*** Given records Section Begins ***

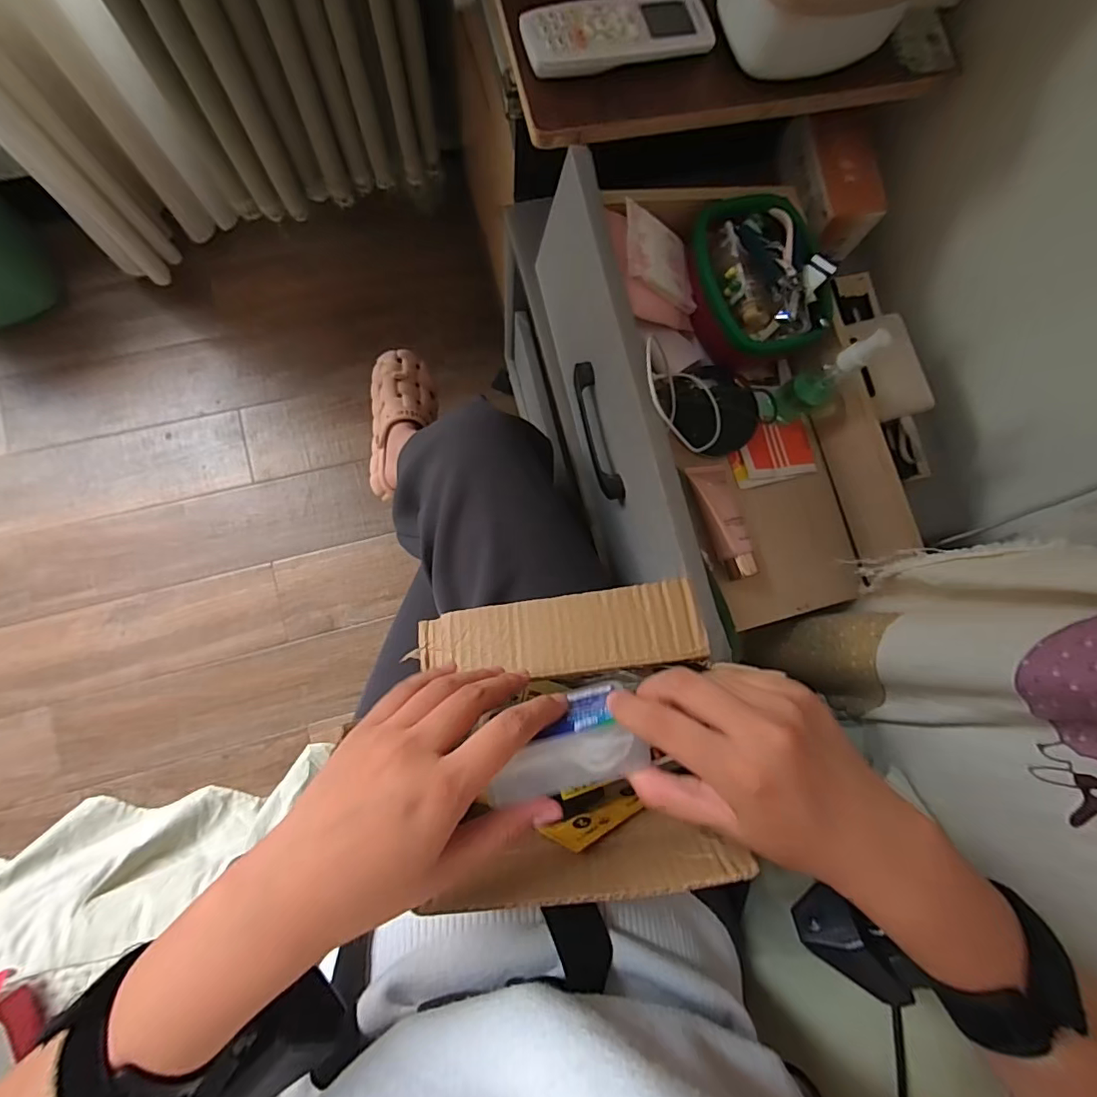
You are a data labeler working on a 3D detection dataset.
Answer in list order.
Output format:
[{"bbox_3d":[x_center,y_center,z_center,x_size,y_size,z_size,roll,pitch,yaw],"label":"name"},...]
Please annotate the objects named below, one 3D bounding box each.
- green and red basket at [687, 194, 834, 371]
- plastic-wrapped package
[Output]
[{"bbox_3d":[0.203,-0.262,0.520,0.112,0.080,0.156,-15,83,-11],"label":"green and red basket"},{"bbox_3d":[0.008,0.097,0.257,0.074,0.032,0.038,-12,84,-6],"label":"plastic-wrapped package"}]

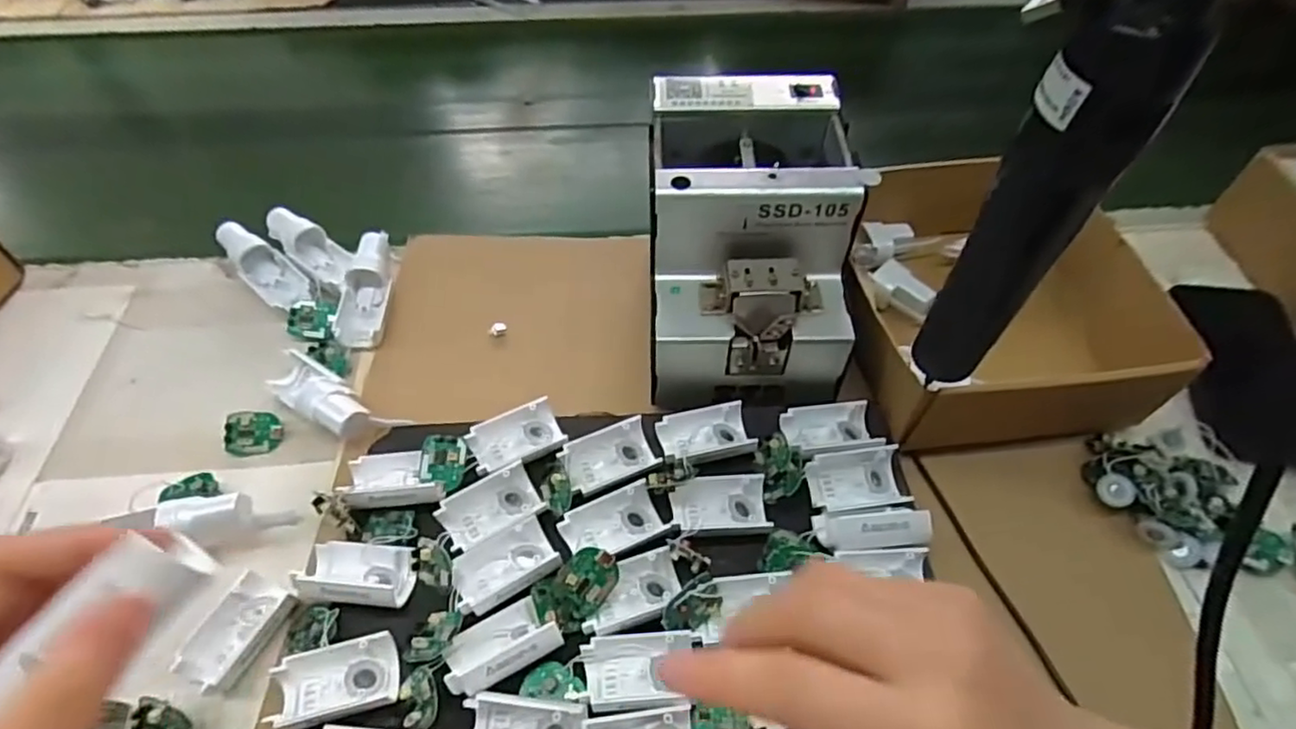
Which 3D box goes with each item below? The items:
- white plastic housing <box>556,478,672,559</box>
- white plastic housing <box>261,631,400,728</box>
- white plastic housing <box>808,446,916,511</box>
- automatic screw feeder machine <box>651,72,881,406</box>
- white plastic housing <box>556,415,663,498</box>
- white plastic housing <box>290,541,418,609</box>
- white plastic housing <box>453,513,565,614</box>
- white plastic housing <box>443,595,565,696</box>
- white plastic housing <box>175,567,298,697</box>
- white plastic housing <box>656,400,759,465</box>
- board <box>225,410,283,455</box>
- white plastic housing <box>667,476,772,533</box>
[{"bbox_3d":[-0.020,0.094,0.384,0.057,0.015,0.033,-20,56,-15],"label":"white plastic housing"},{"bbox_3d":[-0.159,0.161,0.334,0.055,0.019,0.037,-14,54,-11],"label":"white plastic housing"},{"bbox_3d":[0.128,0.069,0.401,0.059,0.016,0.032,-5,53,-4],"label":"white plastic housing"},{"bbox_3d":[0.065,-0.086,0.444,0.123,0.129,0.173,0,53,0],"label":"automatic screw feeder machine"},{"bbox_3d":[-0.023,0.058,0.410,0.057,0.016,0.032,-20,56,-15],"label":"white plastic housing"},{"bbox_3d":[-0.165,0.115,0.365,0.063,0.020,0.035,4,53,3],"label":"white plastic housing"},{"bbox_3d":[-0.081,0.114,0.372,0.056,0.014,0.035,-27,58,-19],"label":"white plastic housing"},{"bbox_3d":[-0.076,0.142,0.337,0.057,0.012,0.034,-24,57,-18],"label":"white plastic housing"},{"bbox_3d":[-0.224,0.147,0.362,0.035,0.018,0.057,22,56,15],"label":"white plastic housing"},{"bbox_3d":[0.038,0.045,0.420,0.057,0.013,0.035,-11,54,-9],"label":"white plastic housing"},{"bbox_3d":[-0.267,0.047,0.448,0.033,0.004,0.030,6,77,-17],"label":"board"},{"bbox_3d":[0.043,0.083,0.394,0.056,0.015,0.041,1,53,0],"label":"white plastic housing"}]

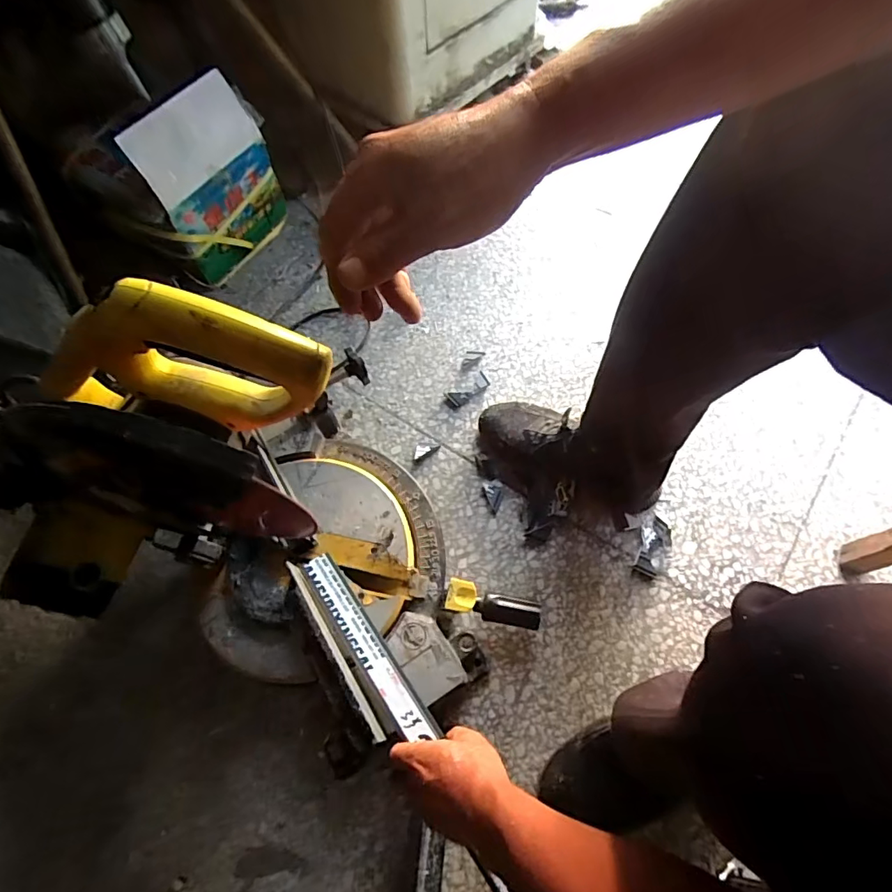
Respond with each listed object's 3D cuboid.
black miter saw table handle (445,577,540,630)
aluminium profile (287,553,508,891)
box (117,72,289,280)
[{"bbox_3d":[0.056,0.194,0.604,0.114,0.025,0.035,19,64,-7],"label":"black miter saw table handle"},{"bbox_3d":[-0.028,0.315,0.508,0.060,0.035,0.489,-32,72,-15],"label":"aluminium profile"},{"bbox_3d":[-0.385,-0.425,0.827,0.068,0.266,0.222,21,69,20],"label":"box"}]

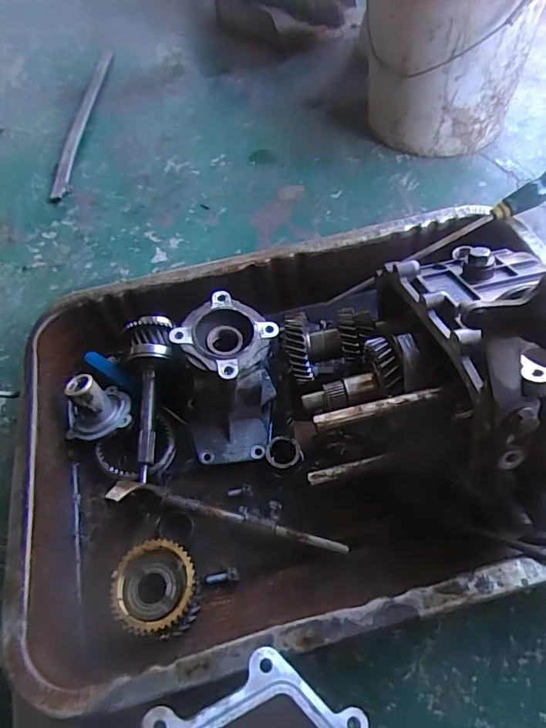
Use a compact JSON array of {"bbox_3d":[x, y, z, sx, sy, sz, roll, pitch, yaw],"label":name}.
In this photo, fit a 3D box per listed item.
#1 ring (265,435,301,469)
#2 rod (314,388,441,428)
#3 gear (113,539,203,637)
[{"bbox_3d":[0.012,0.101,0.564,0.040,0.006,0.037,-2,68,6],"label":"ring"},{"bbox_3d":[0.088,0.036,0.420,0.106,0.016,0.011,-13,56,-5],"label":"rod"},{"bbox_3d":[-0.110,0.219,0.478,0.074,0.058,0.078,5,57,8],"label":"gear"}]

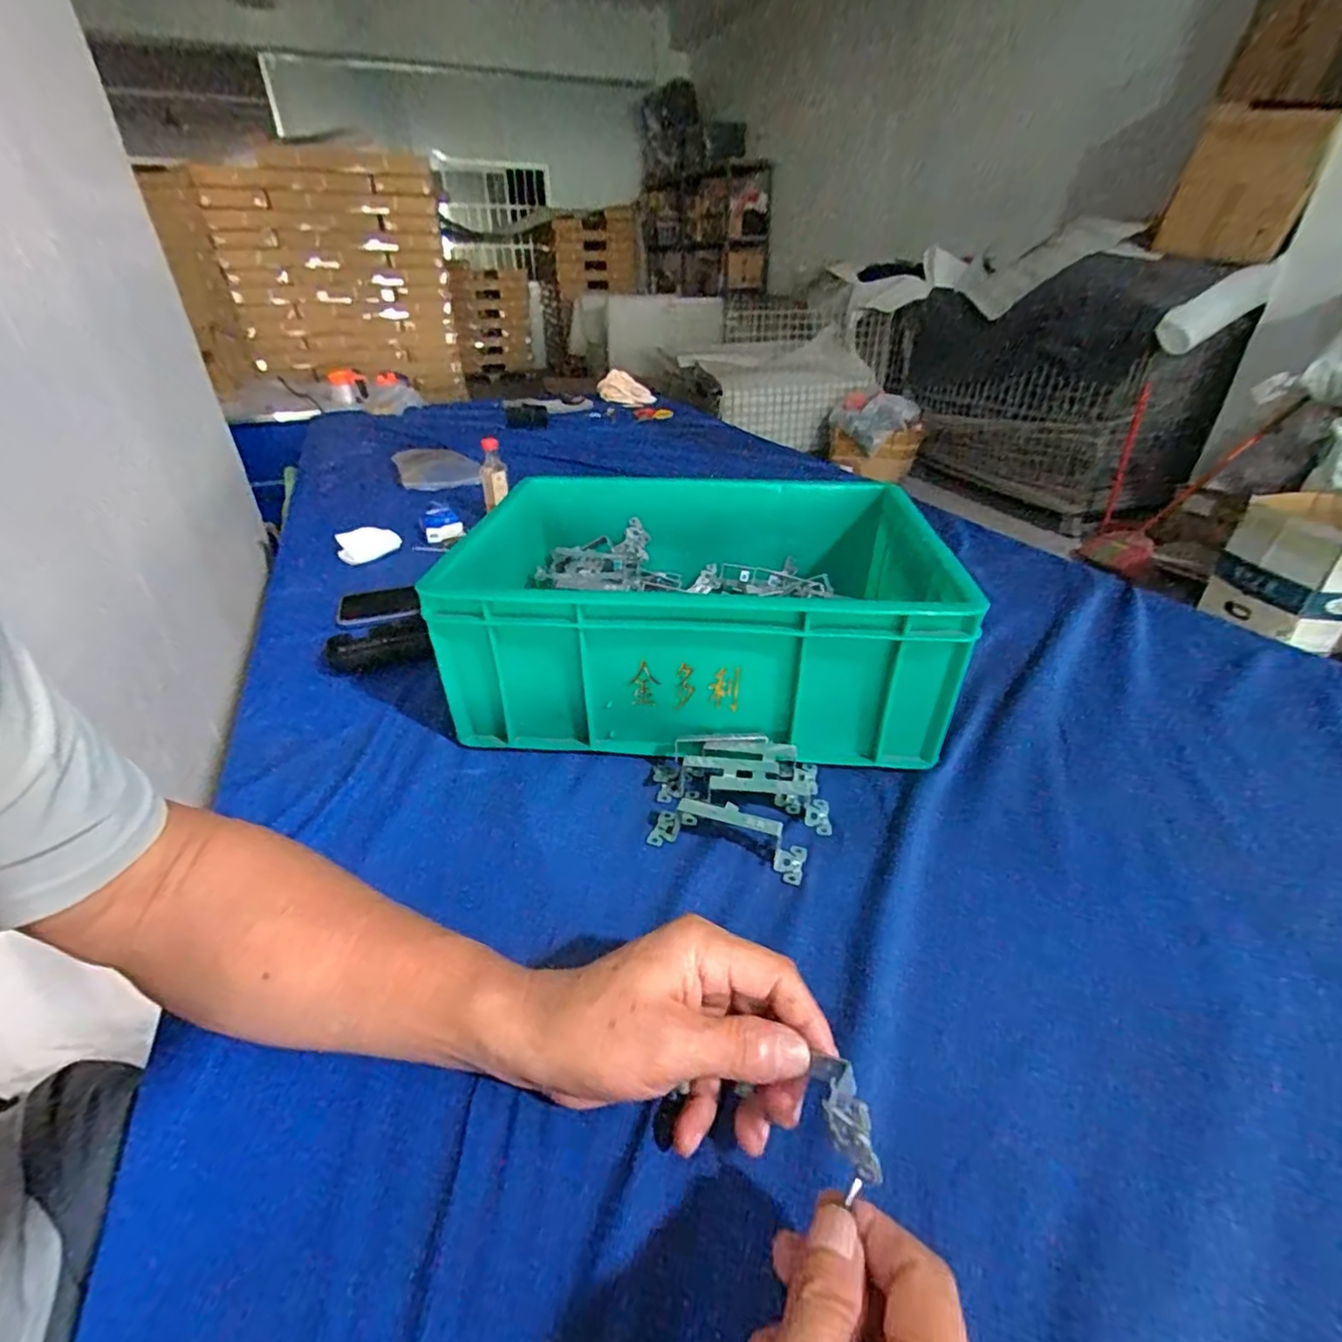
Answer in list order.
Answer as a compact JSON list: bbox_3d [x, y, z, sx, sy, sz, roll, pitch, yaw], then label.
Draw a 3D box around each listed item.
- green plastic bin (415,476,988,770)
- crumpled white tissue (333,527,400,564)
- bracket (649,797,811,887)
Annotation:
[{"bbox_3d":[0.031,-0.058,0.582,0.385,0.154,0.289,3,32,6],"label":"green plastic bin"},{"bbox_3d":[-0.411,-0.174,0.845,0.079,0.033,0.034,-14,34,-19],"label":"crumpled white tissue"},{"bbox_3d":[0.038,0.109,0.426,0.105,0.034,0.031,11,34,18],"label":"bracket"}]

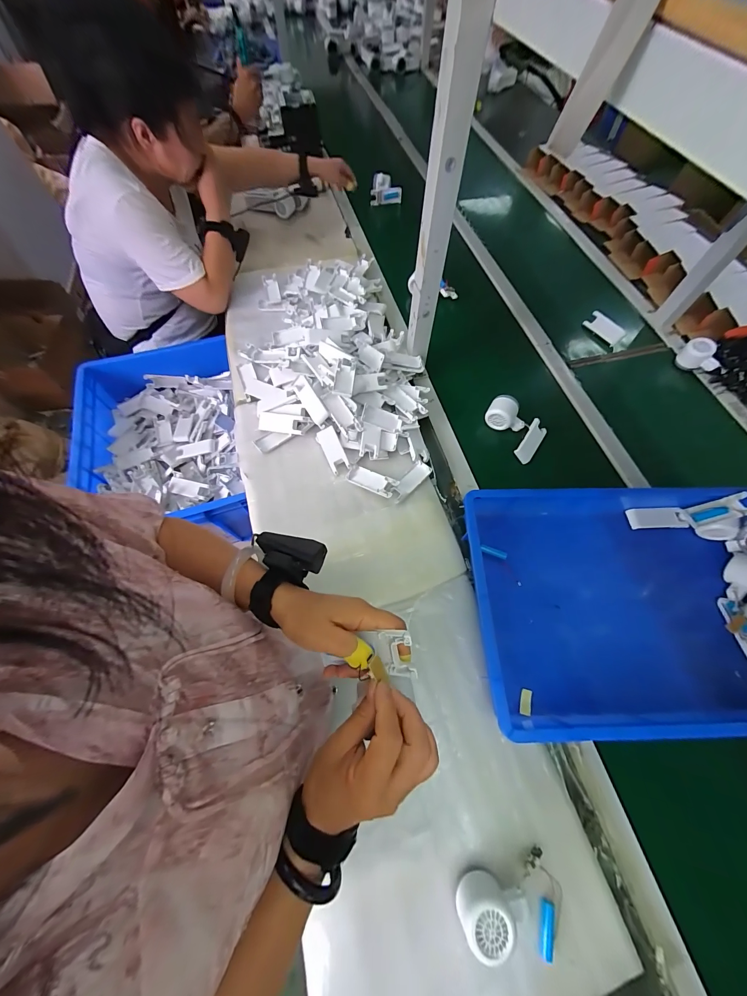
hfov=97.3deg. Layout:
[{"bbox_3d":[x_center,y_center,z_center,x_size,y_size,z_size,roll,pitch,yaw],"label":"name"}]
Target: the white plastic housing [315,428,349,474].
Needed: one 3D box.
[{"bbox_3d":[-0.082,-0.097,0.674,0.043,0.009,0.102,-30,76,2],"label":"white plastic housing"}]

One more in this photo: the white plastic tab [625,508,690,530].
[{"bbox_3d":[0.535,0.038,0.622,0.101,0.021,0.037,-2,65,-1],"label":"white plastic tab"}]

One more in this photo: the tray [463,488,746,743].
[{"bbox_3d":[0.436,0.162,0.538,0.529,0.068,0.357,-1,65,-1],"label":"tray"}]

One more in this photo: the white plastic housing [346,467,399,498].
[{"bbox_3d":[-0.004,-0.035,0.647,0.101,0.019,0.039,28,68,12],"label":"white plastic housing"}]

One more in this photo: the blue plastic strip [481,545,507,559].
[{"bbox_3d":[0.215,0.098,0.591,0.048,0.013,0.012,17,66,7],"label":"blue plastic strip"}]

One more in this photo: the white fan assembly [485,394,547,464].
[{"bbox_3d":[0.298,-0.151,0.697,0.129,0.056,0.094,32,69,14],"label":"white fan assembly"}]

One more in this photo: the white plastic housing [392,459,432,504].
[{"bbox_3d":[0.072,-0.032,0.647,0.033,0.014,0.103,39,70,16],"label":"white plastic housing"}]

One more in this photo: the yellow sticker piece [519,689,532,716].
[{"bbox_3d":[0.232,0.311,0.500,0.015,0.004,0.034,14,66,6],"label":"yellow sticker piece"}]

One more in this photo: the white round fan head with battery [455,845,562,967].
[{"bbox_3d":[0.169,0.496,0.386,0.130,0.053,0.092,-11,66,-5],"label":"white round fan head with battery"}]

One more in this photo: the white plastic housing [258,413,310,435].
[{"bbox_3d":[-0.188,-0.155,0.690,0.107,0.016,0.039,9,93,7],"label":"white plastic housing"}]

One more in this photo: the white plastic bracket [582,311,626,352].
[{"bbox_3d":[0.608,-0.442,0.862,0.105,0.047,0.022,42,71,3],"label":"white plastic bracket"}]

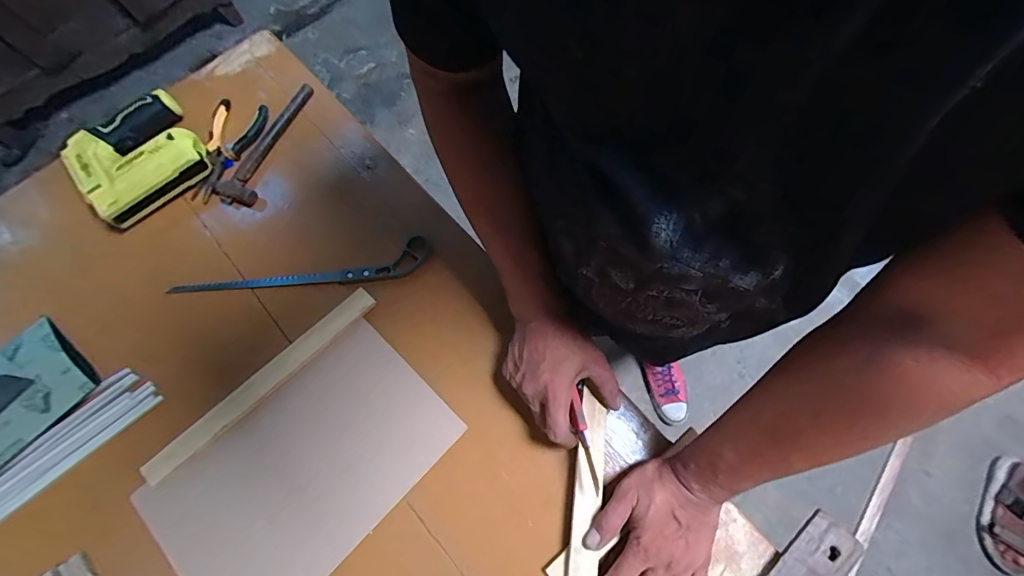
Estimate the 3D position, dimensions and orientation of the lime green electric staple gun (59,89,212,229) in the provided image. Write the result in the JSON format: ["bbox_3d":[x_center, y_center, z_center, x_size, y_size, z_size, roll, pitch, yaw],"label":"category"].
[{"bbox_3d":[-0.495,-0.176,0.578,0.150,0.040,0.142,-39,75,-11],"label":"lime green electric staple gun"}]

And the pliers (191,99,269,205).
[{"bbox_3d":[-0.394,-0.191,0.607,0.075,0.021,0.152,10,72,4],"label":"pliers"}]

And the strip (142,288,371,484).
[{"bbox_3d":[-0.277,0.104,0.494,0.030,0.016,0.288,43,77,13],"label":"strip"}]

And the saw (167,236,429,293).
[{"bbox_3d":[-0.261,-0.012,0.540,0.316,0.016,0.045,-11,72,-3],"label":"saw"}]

*** Given records Section Ends ***

Looking at the records above, return exactly the lines from the line with "- white plastic housing <box>290,541,418,609</box>" to the line with "- white plastic housing <box>656,400,759,465</box>", both ends included.

### Task output
- white plastic housing <box>290,541,418,609</box>
- white plastic housing <box>453,513,565,614</box>
- white plastic housing <box>443,595,565,696</box>
- white plastic housing <box>175,567,298,697</box>
- white plastic housing <box>656,400,759,465</box>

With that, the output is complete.